16-18th February 2006

Friday 17 February 12:00 – 1:30: Panel E3: Minority Rights

Martina Bieławski (Centre of International Studies, University of Cambridge): ‘The protection of individual rights in Abkhazia, South Ossetia and Nagorno-Karabakh: are de facto entities not recognised as states included in the international human rights regime?’

Over the last decades a body of fundamental human right norms developed, from which no derogation is permitted. But what implications does it have, if a state that has subscribed to guarantee human rights, over an extended period of time is not capable of exercising effective control of a part of its territory? The now frozen conflicts of the Caucasus, which led to the emergence of the de facto entities Abkhazia, South Ossetia and Nagorno-Karabakh are case in point.
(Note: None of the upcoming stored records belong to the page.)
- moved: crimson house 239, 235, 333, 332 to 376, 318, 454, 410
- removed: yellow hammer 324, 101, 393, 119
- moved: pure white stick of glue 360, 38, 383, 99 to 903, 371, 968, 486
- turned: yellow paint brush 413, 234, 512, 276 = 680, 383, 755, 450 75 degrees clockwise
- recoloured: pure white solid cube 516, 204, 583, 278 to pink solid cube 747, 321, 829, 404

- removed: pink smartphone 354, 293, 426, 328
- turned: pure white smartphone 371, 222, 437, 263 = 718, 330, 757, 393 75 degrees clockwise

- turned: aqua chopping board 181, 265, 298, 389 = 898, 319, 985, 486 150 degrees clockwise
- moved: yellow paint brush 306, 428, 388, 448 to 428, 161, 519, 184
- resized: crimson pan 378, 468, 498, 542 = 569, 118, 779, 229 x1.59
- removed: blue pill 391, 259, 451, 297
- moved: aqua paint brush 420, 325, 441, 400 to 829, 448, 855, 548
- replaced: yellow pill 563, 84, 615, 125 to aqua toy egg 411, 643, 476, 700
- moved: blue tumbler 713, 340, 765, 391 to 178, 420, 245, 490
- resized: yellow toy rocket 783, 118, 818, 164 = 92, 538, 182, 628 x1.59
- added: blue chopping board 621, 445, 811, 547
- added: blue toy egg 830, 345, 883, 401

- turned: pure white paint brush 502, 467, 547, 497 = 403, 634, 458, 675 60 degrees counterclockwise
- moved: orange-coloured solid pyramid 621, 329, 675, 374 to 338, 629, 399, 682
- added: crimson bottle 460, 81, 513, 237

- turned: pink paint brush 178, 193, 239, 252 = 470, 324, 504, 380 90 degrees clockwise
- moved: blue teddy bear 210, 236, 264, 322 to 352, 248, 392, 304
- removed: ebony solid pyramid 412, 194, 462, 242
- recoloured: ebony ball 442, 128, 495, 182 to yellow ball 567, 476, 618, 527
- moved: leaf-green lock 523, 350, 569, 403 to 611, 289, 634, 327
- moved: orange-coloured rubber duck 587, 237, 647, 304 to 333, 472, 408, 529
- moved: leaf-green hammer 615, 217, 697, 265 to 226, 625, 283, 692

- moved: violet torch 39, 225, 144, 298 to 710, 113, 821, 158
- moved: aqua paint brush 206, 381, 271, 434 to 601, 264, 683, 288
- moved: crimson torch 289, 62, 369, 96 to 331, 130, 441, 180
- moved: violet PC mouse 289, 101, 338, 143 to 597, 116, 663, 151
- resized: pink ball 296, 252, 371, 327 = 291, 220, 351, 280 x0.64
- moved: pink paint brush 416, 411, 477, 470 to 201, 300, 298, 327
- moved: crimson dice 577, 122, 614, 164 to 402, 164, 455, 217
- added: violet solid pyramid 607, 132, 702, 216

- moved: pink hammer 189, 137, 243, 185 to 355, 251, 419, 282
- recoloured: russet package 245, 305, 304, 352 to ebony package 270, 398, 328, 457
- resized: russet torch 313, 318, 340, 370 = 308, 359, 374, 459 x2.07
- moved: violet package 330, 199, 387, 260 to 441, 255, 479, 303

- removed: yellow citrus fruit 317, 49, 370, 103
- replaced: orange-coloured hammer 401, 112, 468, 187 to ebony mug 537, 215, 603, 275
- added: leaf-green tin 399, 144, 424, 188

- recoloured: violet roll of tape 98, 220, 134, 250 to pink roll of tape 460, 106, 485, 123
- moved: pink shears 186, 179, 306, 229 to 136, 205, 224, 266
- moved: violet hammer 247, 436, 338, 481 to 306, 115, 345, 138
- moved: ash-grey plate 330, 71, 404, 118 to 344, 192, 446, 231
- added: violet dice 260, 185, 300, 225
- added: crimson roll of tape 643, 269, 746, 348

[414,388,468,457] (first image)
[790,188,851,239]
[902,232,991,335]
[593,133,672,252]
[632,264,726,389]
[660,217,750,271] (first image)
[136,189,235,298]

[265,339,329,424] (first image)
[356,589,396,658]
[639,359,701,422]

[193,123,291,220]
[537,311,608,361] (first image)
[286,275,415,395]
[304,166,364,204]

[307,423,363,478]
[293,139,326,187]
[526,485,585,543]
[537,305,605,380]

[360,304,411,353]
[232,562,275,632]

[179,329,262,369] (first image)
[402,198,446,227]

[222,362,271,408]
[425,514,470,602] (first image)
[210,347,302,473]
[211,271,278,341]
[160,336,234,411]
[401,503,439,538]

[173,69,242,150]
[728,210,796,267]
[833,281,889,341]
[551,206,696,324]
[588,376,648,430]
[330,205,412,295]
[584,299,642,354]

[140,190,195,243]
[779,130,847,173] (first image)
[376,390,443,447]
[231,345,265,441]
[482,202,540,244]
On the first view it seems that the whole territory of the metropolitan state would be legally included into the relevant human rights regime - represented by the Universal Declaration of Human Rights, International Covenants on Human Rights, European Convention on Human Rights- while the parts to which it’s governmental control does not extend remain de facto excluded. However, such a conclusion would create a legal vacuum and mean that human rights are granted on the discretion of the current sovereign.

In an attempt to look beyond the legalistic reasoning that rights and obligations can only apply to sovereign, independent states, the effect the international and European human rights regime has upon the individuals living within secessionist territories will be explored. It will be showed to what extend human rights violations can be imputed to the metropolitan states and which framework has been established by international law in order to oblige the authorities of de facto entities to respect fundamental human rights. In contrast to parties of a hot civil war, as for example in neighbouring Chechnya, a de facto entity is characterised by its stability and the existence of state-like structures which allow to clearly identify the current leaders and to address them with international demands.

There is a basic dilemma between the interest of the international community to uphold an international ordre public, in which fundamental human rights are protected and the wish to keep the club of subjects of international law closed. It appears obvious that a denial of any distinct legal nature to the de facto entities of the Caucasus excludes them from the necessity to conform with basic principles assuring human dignity. At the same time, states are reluctant to vest un-recognised entities with obligations, fearing that what they may ask in return is a strengthening of their status.

This paper employs a standard qualitative research methodology based on analysis of the Caucasian secessionist entities. It inquires under which circumstances human rights law provides for an inclusion of people living in territories not matching the state/non-state dichotomy applied in classical international law. Within each case study, analysis will be based both on the actual practice of international organisations involved in conflict-resolution as well as Russia and the USA as key players in the region vis–à-vis the secessionist entities and their policy statements as representative of opinio juris.